Organizations relying on directory-sourced photos (as with VerifiedEmployee credentials) need profile photos populated in Entra ID before Face Check can be used. Custom credentials can also supply the photo claim directly at issuance time.

Face Check billing triggers when Azure AI processing completes, regardless of whether the match succeeds or fails. No charge is incurred if the flow fails before processing reaches Azure AI, such as QR code errors, user abandonment, or service errors. For organizations with high presentation volumes, the Entra Suite license ($12/user/month) includes 8 Face Checks per user per month pooled at the tenant level, with $0.25 per check for overages, as documented on the Microsoft Entra Verified ID pricing page. That can change the cost calculus significantly compared to pure pay-as-you-go.


Security Store Integration: The Low-Code Path

Security Store partners such as AU10TIX, IDEMIA, and LexisNexis/TrueCredential integrate through the Entra admin portal without custom API work. An administrator selects the provider, procures through the Microsoft Security Store (Azure subscription required), and activates. Microsoft orchestrates the cryptographic exchange.

Pricing: At the time of writing, AU10TIX charges a flat $1.00 per transaction on its Microsoft Security Store listing: successful ID verifications, failed ID verifications, and VC presentations each incur the same rate. Fraud rejections still bill because the IDV completed its work. The free trial includes 100 transactions of each type; pay-as-you-go applies from transaction 101. VC presentations are billed independently from issuance, so verification-heavy workflows accumulate per-presentation cost. API-based partners outside the Security Store negotiate pricing directly; rates vary by volume, geography, and contract terms. Always confirm current rates before sizing any deployment. Security Store purchases are eligible for Microsoft Azure Consumption Commitment (MACC) drawdown.
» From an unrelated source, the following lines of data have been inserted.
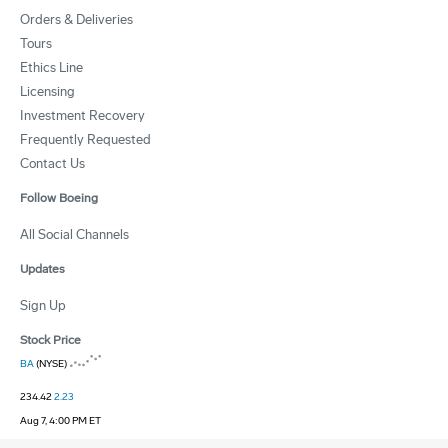
Orders & Deliveries
Tours
Ethics Line
Licensing
Investment Recovery
Frequently Requested
Contact Us
Follow Boeing
All Social Channels
Updates
Sign Up
Stock Price
BA
(NYSE)
234.42
2.23
Aug 7, 4:00 PM ET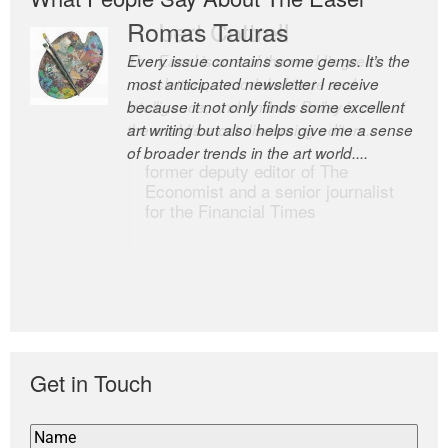
Romas Tauras
Robert Cottrell
Every issue contains some gems. It’s the
The Easel is one of the world’s great
most anticipated newsletter I receive
newsletters, a model of taste and
because it not only finds some excellent
intelligence; and Andrew Bailey is one of
art writing but also helps give me a sense
the world’s most discerning editors.
of broader trends in the art world....
former deputy editor of The
Economist and a senior journalist
for the Financial Times
Get in Touch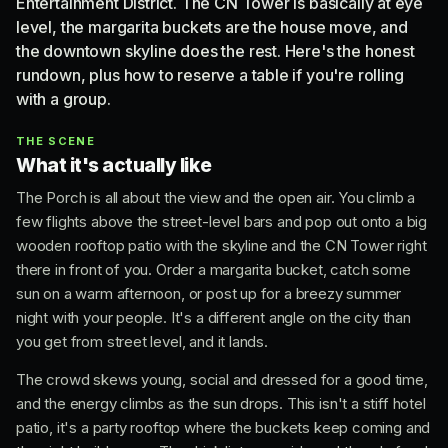
Entertainment District. The CN Tower is basically at eye
level, the margarita buckets are the house move, and
the downtown skyline does the rest. Here's the honest
rundown, plus how to reserve a table if you're rolling
with a group.
THE SCENE
What it's actually like
The Porch is all about the view and the open air. You climb a
few flights above the street-level bars and pop out onto a big
wooden rooftop patio with the skyline and the CN Tower right
there in front of you. Order a margarita bucket, catch some
sun on a warm afternoon, or post up for a breezy summer
night with your people. It's a different angle on the city than
you get from street level, and it lands.
The crowd skews young, social and dressed for a good time,
and the energy climbs as the sun drops. This isn't a stiff hotel
patio, it's a party rooftop where the buckets keep coming and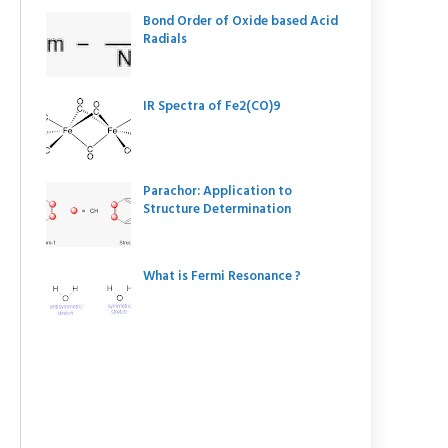
Bond Order of Oxide based Acid
Radials
IR Spectra of Fe2(CO)9
Parachor: Application to
Structure Determination
What is Fermi Resonance ?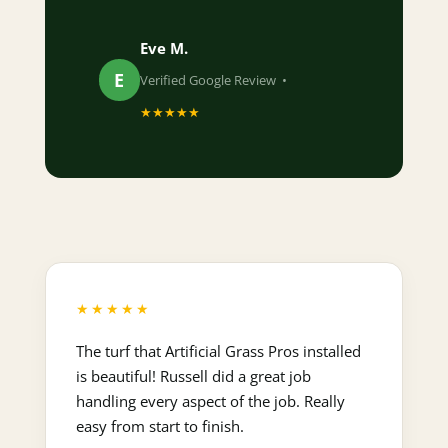
Eve M.
E
Verified Google Review •
★★★★★
★★★★★
The turf that Artificial Grass Pros installed
is beautiful! Russell did a great job
handling every aspect of the job. Really
easy from start to finish.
Both product experiences that currently embed this path, Account Recovery and Entitlement Management Access Packages, are in public preview and subject to change according to Microsoft's account recovery overview and integration guidance for IDV partners. Account Recovery covers lost-auth-method recovery via IDV proofing, Face Check, and Temporary Access Pass issuance. Entitlement Management gates access requests on presentation of a trusted issuer's credential. Custom workflows or non-Security Store partners require the API-based integration path.


Summary

The two issuance models are complementary, not competing. IDV-as-issuer delivers trust portability, data minimization, and identity persistence. It is a better fit for pre-employment proofing, account recovery, regulated contexts, and scenarios where the verifier has no prior relationship with the organization. Org-as-issuer delivers full lifecycle control, immediate revocation, and tight integration with internal systems. It fits workforce credentials within a known trust boundary especially well.

The strongest deployments combine both: an IDV-issued identity credential as a long-lived root of trust, an org-issued relationship credential chained from it for employment-specific claims, and Face Check for biometric holder binding at presentation time. Each layer answers a different security question while keeping trust, liability, revocation, and operational responsibility clearly separated.